* **PROMPT**: Exercise in exact copying: restate word for word only the lines below from the one containing "X132513Y179928D02*" through the one containing "and(final_answer[2],bit1[2],bit2[2]);", omitting any pictures.

Records contained in a dataset
━━━━━━
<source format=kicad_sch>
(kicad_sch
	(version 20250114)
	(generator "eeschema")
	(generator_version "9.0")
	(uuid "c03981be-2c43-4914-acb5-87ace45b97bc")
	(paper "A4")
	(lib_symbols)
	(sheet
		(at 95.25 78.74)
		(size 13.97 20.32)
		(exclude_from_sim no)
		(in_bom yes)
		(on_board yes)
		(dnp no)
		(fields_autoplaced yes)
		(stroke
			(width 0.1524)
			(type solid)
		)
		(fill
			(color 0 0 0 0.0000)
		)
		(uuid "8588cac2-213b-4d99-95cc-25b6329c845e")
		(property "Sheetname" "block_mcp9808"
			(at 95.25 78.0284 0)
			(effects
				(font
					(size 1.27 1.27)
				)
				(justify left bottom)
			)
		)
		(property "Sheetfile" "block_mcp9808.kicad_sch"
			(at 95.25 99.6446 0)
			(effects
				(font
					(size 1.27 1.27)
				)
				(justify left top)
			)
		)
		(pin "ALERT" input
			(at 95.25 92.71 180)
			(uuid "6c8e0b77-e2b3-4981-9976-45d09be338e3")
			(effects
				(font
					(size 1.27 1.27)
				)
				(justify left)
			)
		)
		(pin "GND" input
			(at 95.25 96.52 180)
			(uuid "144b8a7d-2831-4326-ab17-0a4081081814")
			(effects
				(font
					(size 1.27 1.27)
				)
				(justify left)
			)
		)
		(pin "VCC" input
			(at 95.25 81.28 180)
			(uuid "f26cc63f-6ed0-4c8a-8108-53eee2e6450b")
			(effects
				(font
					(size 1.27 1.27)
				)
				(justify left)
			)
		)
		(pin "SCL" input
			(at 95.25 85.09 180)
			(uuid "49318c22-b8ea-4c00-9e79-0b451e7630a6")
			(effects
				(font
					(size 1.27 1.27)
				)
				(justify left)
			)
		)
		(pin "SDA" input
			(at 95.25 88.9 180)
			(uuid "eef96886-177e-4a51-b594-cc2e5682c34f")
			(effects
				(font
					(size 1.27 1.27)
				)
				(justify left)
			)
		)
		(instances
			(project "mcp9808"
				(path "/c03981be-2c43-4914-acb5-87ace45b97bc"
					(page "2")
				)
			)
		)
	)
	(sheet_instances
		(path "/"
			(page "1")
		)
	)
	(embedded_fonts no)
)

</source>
━━━━━━
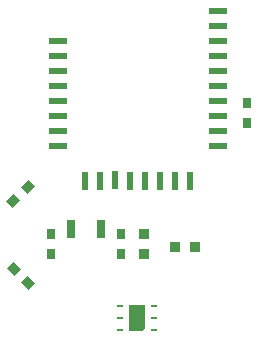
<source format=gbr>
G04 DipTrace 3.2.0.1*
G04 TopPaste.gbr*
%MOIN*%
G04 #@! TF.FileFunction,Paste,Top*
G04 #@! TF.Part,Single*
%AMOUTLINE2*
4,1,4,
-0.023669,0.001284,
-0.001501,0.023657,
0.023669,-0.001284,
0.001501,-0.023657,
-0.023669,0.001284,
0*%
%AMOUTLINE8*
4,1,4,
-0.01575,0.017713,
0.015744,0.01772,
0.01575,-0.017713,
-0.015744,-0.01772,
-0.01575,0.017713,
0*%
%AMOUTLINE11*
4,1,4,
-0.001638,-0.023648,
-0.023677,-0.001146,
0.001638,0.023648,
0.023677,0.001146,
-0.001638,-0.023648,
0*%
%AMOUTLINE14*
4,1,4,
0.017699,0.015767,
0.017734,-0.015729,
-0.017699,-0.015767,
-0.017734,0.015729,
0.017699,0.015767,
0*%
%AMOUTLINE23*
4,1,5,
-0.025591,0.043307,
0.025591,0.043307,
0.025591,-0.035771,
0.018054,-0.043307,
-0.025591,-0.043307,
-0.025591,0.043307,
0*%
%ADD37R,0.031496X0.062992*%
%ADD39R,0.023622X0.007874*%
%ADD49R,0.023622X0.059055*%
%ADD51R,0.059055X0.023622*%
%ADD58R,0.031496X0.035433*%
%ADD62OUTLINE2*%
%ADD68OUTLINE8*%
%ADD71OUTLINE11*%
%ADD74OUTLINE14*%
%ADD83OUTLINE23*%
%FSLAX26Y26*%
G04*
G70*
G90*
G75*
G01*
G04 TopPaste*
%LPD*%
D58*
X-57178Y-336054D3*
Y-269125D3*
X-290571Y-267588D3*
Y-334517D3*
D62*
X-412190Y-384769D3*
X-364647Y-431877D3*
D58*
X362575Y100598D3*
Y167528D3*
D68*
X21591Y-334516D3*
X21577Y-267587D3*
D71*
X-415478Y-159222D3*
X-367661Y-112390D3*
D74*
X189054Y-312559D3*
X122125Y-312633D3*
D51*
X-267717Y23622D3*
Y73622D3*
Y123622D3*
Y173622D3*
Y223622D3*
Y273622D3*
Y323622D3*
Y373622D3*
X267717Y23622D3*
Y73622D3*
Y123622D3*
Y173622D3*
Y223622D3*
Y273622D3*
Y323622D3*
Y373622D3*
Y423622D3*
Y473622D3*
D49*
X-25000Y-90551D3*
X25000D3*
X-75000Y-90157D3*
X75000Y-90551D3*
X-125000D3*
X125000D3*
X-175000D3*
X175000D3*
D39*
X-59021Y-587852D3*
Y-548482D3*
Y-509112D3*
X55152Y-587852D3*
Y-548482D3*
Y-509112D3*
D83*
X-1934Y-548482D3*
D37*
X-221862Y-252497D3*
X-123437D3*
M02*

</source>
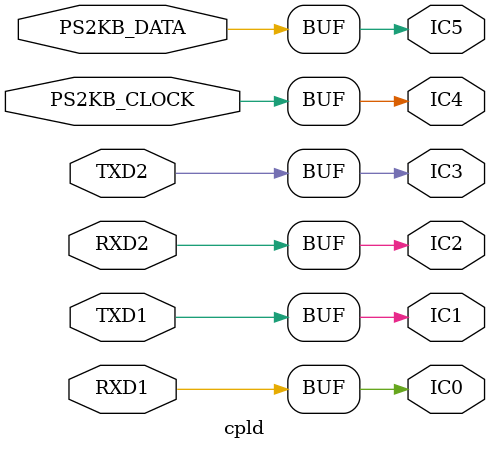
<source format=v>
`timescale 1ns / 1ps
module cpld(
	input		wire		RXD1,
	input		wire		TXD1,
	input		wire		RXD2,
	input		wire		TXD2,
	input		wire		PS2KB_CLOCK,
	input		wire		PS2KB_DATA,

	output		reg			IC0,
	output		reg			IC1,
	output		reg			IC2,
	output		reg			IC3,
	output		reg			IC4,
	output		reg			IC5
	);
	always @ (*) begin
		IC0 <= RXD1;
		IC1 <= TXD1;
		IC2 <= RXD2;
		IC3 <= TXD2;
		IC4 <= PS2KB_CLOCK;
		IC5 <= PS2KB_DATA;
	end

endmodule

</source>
━━━━━━
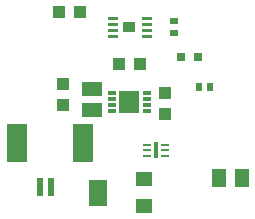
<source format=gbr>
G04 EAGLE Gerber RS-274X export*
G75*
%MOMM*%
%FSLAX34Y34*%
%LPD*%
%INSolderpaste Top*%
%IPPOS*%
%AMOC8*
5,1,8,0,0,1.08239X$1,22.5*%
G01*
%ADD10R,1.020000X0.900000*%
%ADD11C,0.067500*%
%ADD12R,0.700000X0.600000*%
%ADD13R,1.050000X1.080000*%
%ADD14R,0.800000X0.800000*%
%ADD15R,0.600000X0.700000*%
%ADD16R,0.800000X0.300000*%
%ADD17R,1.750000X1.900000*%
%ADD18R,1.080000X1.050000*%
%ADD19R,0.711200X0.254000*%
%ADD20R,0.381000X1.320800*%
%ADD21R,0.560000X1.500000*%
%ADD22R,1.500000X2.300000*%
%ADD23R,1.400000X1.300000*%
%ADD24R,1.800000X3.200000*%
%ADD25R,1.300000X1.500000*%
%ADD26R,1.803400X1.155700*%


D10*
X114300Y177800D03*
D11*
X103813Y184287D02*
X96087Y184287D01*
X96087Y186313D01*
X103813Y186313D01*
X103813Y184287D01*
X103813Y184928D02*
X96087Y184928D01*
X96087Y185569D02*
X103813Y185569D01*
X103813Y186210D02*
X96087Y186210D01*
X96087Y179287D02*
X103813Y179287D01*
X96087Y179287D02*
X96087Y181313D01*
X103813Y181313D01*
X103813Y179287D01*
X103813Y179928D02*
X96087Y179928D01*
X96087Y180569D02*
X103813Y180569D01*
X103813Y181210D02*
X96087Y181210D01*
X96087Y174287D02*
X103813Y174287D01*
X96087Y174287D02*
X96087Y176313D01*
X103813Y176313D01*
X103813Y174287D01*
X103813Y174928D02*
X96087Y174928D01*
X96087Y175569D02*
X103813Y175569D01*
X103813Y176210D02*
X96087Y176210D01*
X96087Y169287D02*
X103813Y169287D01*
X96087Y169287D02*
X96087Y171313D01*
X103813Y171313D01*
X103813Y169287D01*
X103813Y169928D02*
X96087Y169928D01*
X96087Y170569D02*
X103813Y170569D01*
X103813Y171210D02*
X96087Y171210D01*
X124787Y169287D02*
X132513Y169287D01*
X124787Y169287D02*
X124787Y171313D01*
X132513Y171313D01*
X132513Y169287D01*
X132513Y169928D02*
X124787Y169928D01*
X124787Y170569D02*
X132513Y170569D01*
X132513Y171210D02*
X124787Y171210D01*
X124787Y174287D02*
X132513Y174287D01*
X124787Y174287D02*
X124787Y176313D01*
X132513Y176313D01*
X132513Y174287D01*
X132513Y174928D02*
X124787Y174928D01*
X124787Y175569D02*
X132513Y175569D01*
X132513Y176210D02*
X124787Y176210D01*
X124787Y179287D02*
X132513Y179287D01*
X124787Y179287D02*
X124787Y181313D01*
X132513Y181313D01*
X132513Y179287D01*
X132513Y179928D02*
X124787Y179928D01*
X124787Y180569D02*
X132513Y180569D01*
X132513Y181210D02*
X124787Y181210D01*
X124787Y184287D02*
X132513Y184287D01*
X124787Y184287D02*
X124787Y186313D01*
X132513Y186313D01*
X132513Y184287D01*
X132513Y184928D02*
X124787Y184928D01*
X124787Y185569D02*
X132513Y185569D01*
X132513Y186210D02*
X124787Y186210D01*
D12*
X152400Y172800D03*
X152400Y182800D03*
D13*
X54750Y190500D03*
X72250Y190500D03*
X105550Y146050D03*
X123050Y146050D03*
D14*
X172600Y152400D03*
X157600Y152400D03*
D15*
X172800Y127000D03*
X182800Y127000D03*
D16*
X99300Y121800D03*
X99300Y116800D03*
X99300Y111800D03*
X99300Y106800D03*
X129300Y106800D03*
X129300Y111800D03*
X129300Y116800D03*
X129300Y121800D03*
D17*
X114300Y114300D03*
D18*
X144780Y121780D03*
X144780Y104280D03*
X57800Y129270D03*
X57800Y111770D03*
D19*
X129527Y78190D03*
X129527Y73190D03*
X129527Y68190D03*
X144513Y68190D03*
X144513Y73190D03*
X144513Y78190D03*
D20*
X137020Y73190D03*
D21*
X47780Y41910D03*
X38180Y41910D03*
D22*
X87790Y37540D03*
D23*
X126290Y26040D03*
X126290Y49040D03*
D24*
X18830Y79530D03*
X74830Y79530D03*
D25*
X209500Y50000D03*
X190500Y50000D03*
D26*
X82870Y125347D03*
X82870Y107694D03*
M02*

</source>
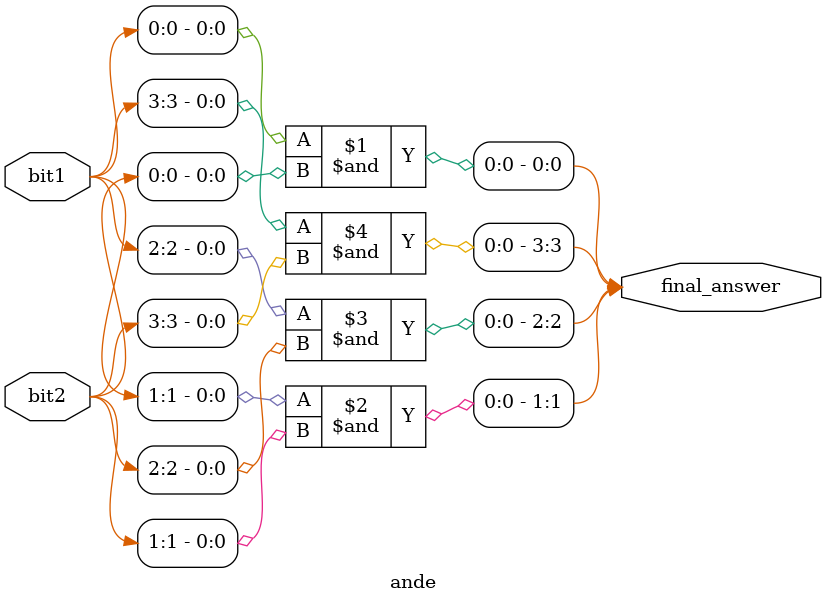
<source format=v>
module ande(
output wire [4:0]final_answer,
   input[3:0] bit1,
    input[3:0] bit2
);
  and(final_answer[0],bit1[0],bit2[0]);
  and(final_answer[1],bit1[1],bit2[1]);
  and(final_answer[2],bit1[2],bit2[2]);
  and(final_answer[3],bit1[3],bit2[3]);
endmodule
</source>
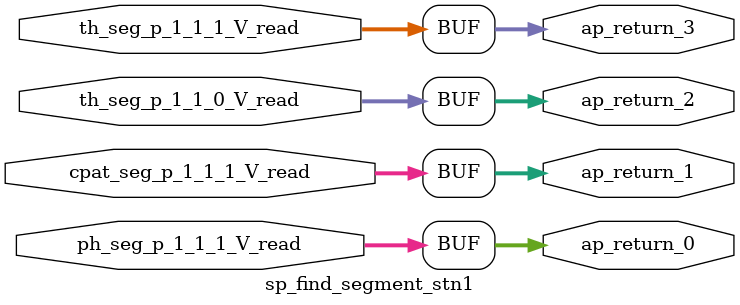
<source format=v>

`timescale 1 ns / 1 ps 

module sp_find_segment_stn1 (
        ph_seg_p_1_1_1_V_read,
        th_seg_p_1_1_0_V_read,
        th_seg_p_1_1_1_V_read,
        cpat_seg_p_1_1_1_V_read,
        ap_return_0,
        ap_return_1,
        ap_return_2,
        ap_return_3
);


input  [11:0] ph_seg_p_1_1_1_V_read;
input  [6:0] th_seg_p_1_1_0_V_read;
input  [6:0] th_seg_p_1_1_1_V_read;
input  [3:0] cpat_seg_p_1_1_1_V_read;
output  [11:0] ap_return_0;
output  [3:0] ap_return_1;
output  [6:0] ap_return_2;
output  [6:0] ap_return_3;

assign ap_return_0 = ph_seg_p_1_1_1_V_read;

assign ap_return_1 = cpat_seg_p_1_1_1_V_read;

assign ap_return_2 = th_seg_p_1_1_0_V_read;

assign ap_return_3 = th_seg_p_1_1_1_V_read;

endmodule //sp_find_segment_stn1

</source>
━━━━━━
* **RESPONSE BOX**:
X132513Y179928D02*
X124787Y179928D01*
X124787Y180569D02*
X132513Y180569D01*
X132513Y181210D02*
X124787Y181210D01*
X124787Y184287D02*
X132513Y184287D01*
X124787Y184287D02*
X124787Y186313D01*
X132513Y186313D01*
X132513Y184287D01*
X132513Y184928D02*
X124787Y184928D01*
X124787Y185569D02*
X132513Y185569D01*
X132513Y186210D02*
X124787Y186210D01*
D12*
X152400Y172800D03*
X152400Y182800D03*
D13*
X54750Y190500D03*
X72250Y190500D03*
X105550Y146050D03*
X123050Y146050D03*
D14*
X172600Y152400D03*
X157600Y152400D03*
D15*
X172800Y127000D03*
X182800Y127000D03*
D16*
X99300Y121800D03*
X99300Y116800D03*
X99300Y111800D03*
X99300Y106800D03*
X129300Y106800D03*
X129300Y111800D03*
X129300Y116800D03*
X129300Y121800D03*
D17*
X114300Y114300D03*
D18*
X144780Y121780D03*
X144780Y104280D03*
X57800Y129270D03*
X57800Y111770D03*
D19*
X129527Y78190D03*
X129527Y73190D03*
X129527Y68190D03*
X144513Y68190D03*
X144513Y73190D03*
X144513Y78190D03*
D20*
X137020Y73190D03*
D21*
X47780Y41910D03*
X38180Y41910D03*
D22*
X87790Y37540D03*
D23*
X126290Y26040D03*
X126290Y49040D03*
D24*
X18830Y79530D03*
X74830Y79530D03*
D25*
X209500Y50000D03*
X190500Y50000D03*
D26*
X82870Y125347D03*
X82870Y107694D03*
M02*

</source>
<source format=v>
module ande(
output wire [4:0]final_answer,
   input[3:0] bit1,
    input[3:0] bit2
);
  and(final_answer[0],bit1[0],bit2[0]);
  and(final_answer[1],bit1[1],bit2[1]);
  and(final_answer[2],bit1[2],bit2[2]);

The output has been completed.